I have one or two LED Lenser hand lights, and while they're simple, they survive abuse fairly well. When I saw one of their headlamps on sale at a bargain store, I sprang for it. The picture on the box and description don't match what I got, though - it said 3xAAA, and looked like their usual front-of-a-flashlight attached to a battery back. What I got was a 2xAA thing with a boost circuit driving some random LED behind an aspheric. It got browner over a few hours use, so I replaced the LED.

It's a 2xAA box with a wire going along the rubber (argh, so annoying on wet hair!) head strap. The light unit is hinged to point down, and it doesn't put light in the eyes. Because it looks so different from most Coast products, I think it may be fake. Aside from the LED quality it seems to do quite well as a low-power light. I replaced the dying LED with a random white one from an Edison-fixture 40-LED bulb whose power supply burned out.

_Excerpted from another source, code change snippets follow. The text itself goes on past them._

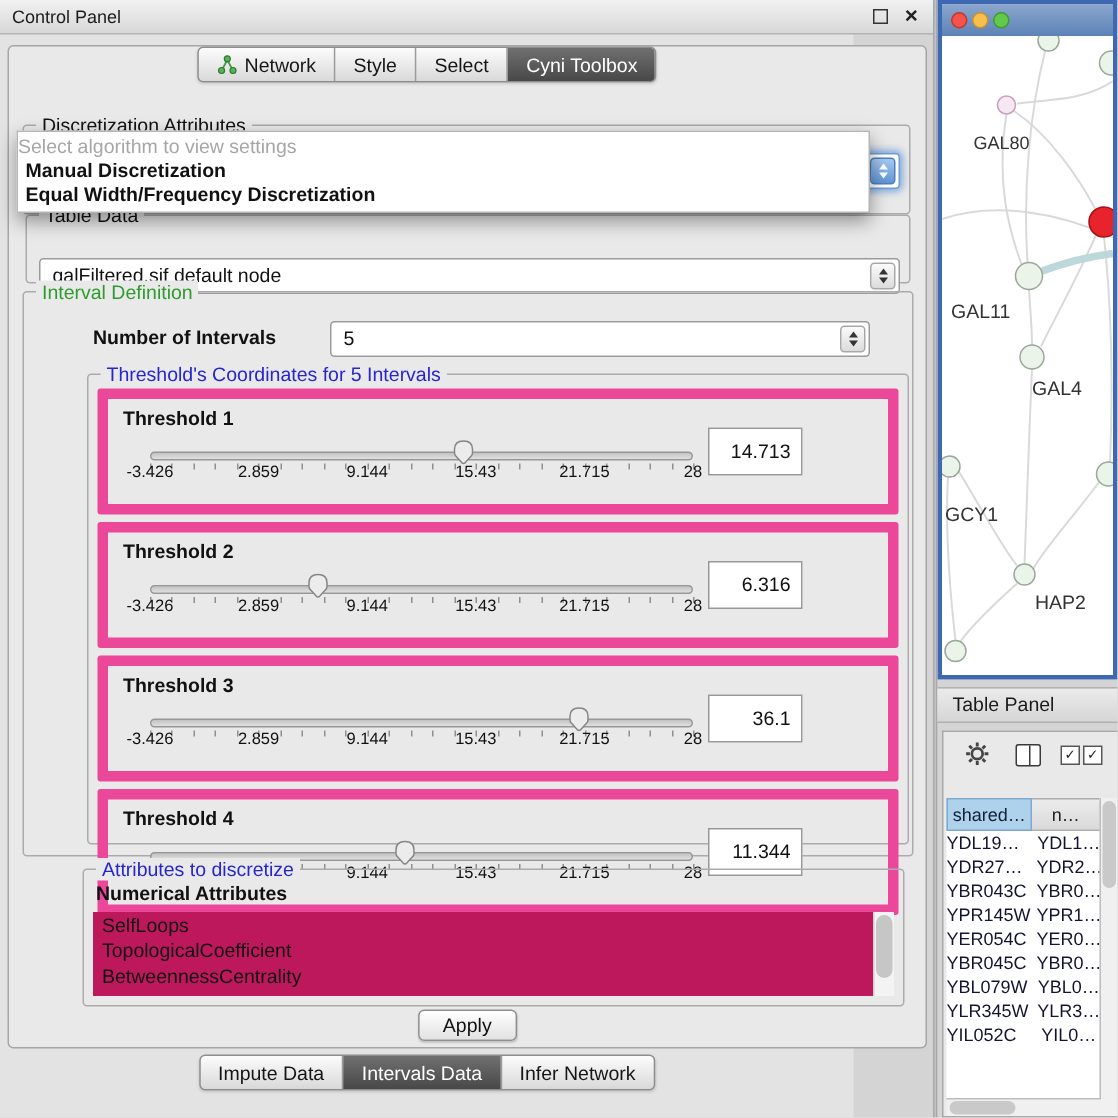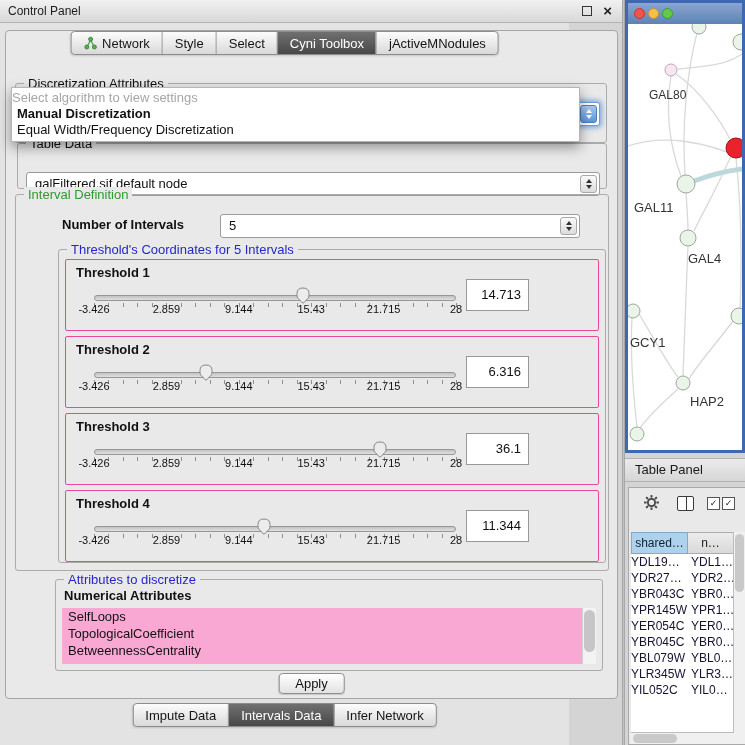"jActiveMNodules" div.tab { html: <div> <span>jActiveMNodules</span> </div> -> none }
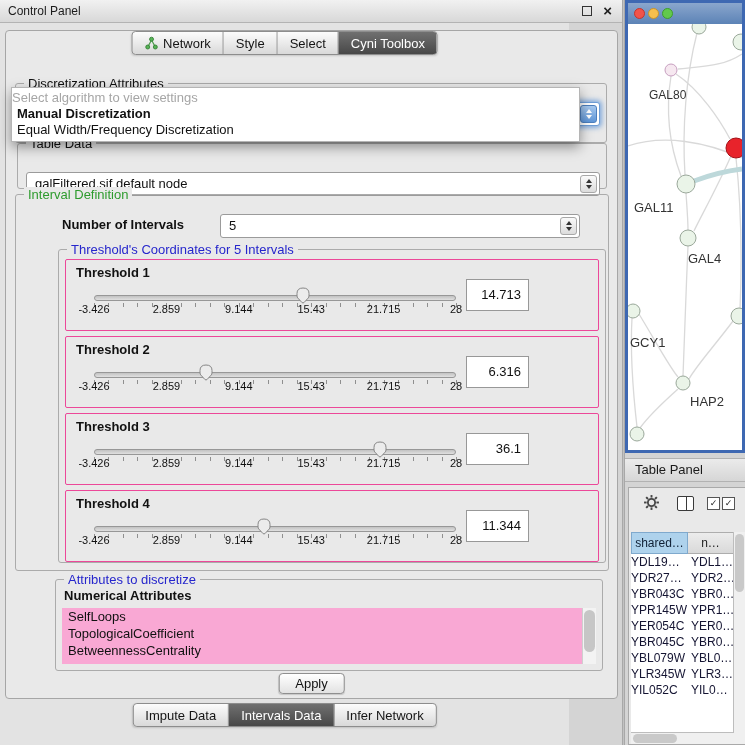"Equal Width/Frequency Discretization" .popup-item { font-weight: none -> bold }
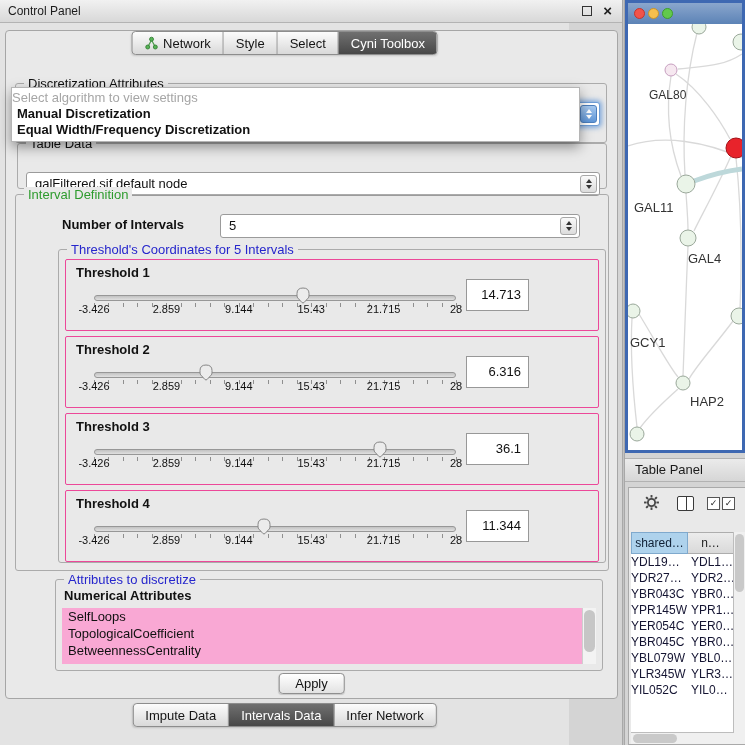"Threshold 1" .thlist .thpanel { border: 1px solid #ec4899 -> 7px solid #ec4899 }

Aspheric lens on the front, creates a sharp circle of light. A fair amount of blue fringe, with a ghostly peripheral light that's fairly useful. I just don't like aspherics for close-up work.





The inside of the lamp box. Note that the cord is held in by a knot. The LED sits in a shiny plastic cylinder, lining it up with the aspheric lens.





The bare 5mm LED and the aspheric lens exposed. It works ok as a work light, with the scattered light allowing you to see your hands, and the aspheric working for farther vision. With another 20 cents for a better LED, this would be a decent headlamp. Not waterproof for swimming, but it'd likely survive rain and splashes.

Here's the driver circuit.






Any thoughts? I couldn't find this headlamp in my research about it. I'm glad to have a 2xAA work headlamp, because I hate AAAs.


----------



## FroggyTaco (Apr 5, 2010)

Probably the factory that makes coast lights is using cheaper components to sell their own version.


----------



## Appleonius (Apr 6, 2010)

maybe someone pulled a switch-a-roo & now you're the victim?


----------



## AnAppleSnail (Apr 21, 2010)

Appleonius said:


> maybe someone pulled a switch-a-roo & now you're the victim?




It's badged as LEDLenser, but it's unlike any of their products. A manufacturer would have had to do the switcheroo - the box was certainly wrong. I'm going to replace the strap on it.


----------



## jirik_cz (Apr 21, 2010)

There is 2006.7.09 written on the PCB so it is probably almost 4 years old. Might be a genuine led-lenser then...


----------